But oh so good.

Curses be that Pioneer Woman. Her onion strings recipe made this evil concoction pop into my brain. Then it manifested onto my dinner plate. Now I’m going to have to spend forever at the gym tonight removing it from my butt.

The only change I made to the onion strings recipe was to do a half batch and use Chinese five spice in place of cayenne pepper. I will omit the details from the recipe below as ‘ve already given you the link. The amount of meat I used makes 7 – 8 burgers. Son and heir shocked me and ate 2 which is pure gluttony (or another growth spurt) and I crumbled a couple and made a noodle stirfry of them for the Bread Winner’s lunch tomorrow.
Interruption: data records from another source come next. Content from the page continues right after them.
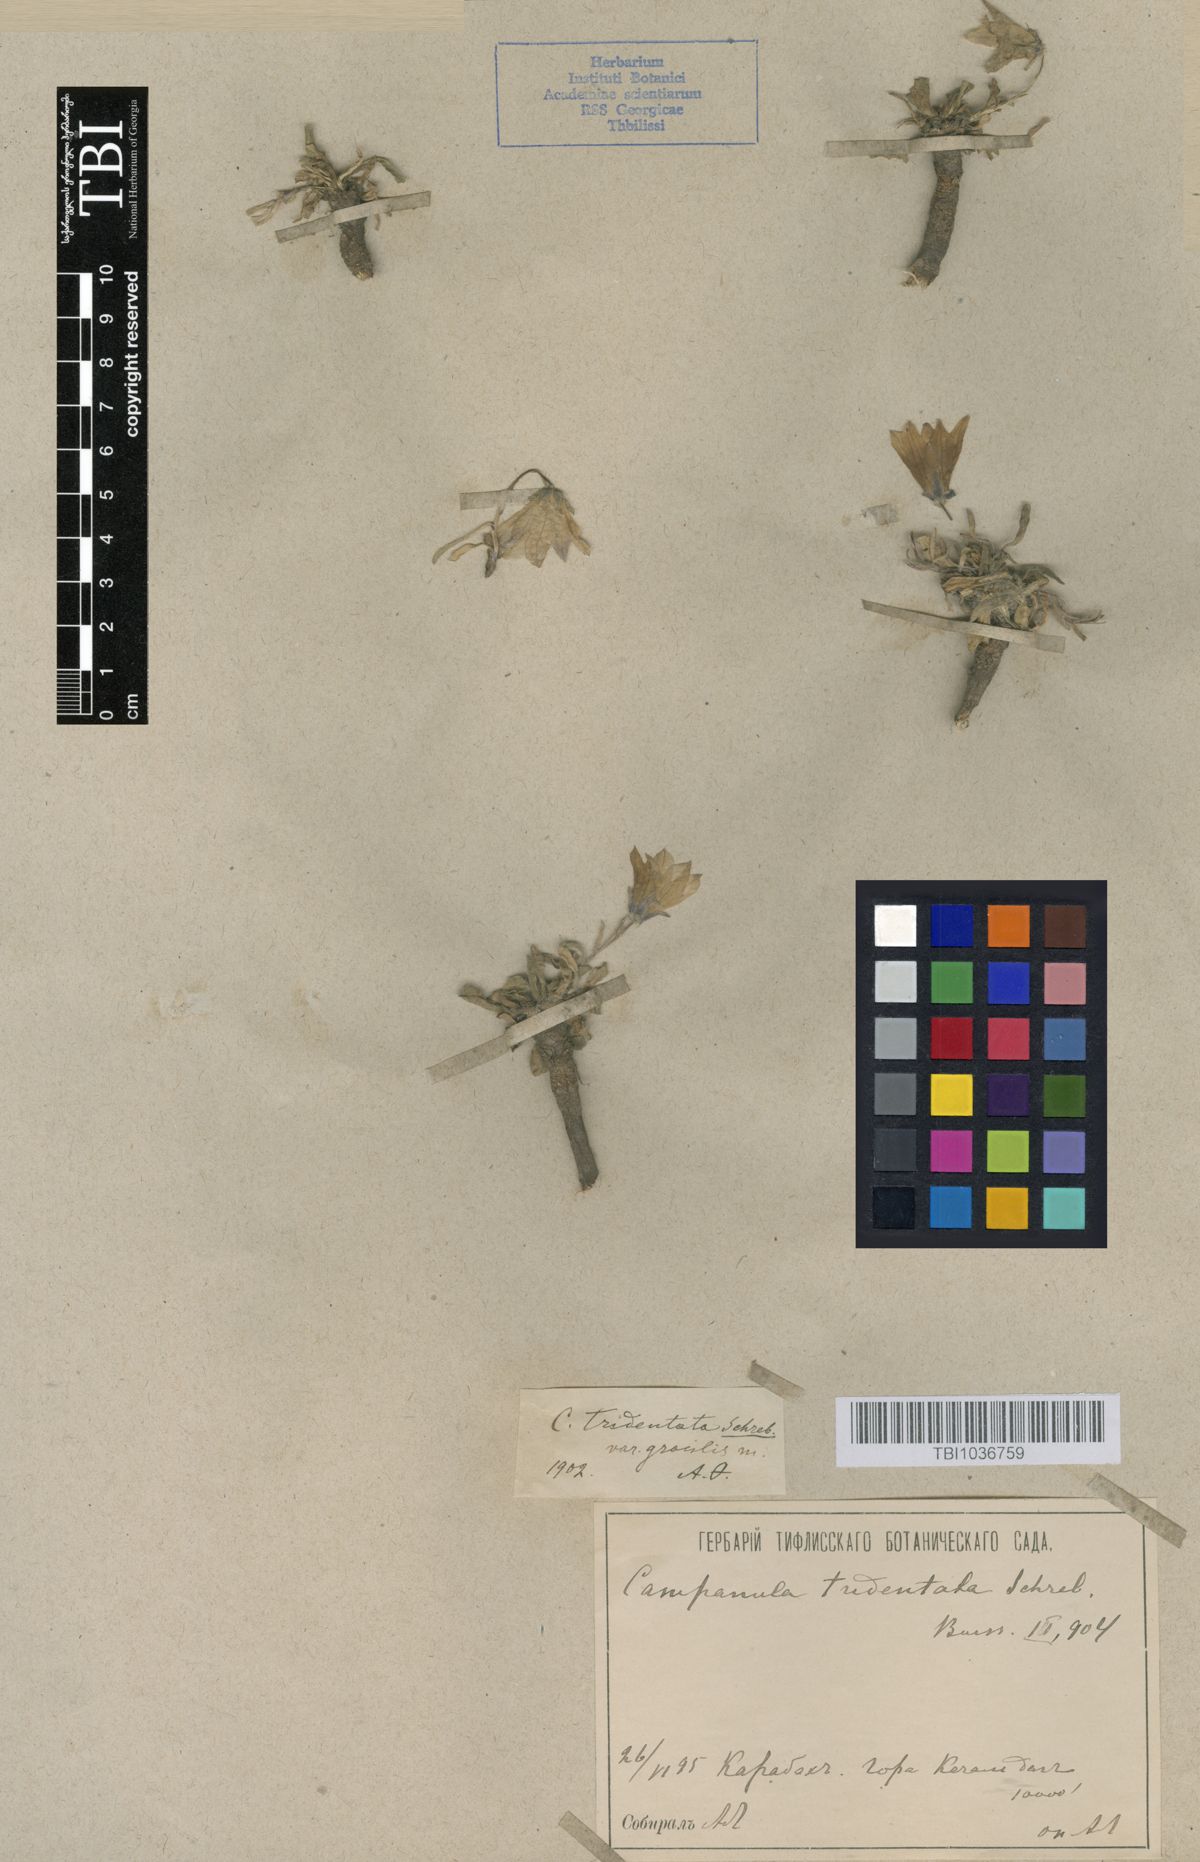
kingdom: Plantae
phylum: Tracheophyta
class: Magnoliopsida
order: Asterales
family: Campanulaceae
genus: Campanula
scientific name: Campanula tridentata
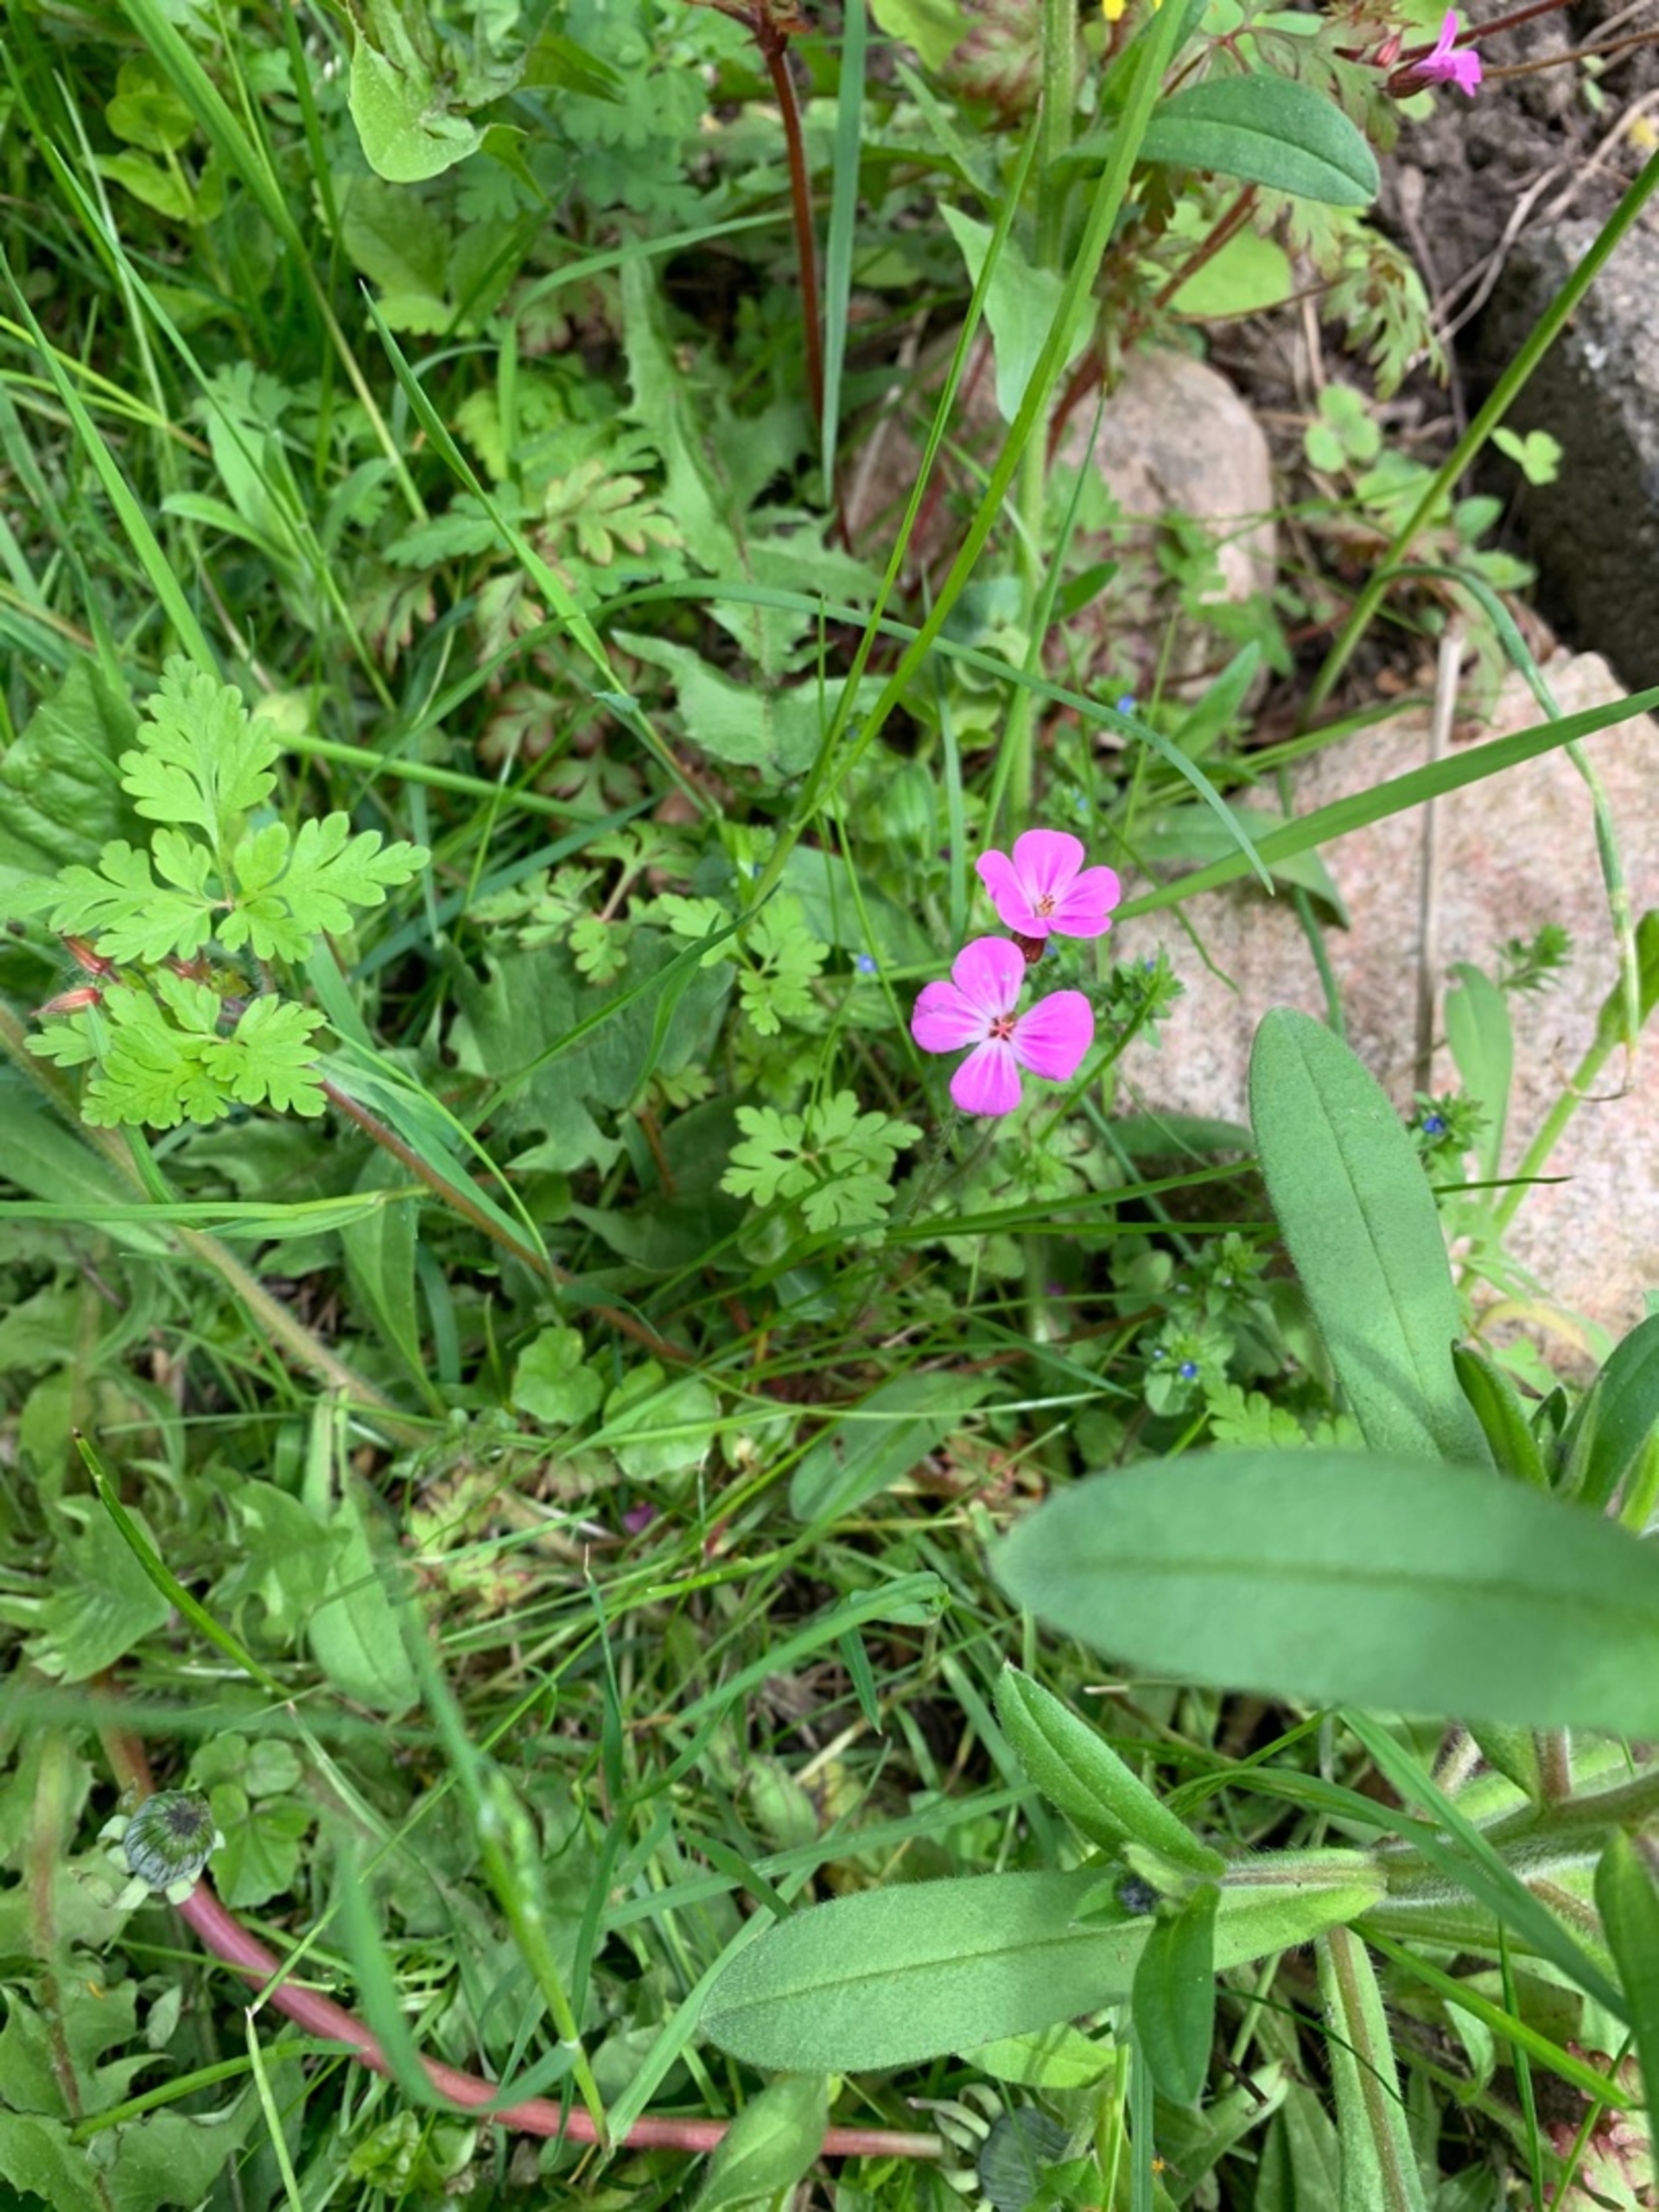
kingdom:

Satay Burger on Noodle Nest with Onion Stringsburger.jpg
500g mince beef
1/2 – 2/3 cup satay sauce
2 cakes noodle (2 minute type)
2 small pak choy, shredded
1 egg, lightly beaten
3 tablespoons rice bran oil
1/4 cup flour

Combine satay sauce and mince well. Form into burgers and lightly coat with flour.
Cook noodles, drain and mix egg through.
In a large frypan, heat a couple of tablespoons of the oil. Divide the noodles into as many portions as there are burgers to be made. Squish them into rough flat patties in the pan and fry on each side until golden. Cook the burgers for about 3 minutes per side (or until cooked through) in the same pan.
(Meanwhile, heat the remaining oil in a wok and cook the onion strings)
Blanch the pak choy for about a minute and drain.
To make burgers, stack burger on top of noodles, top with pak choy and sprinkle onion strings over the top. Go to gym and work really hard to alleviate guilt.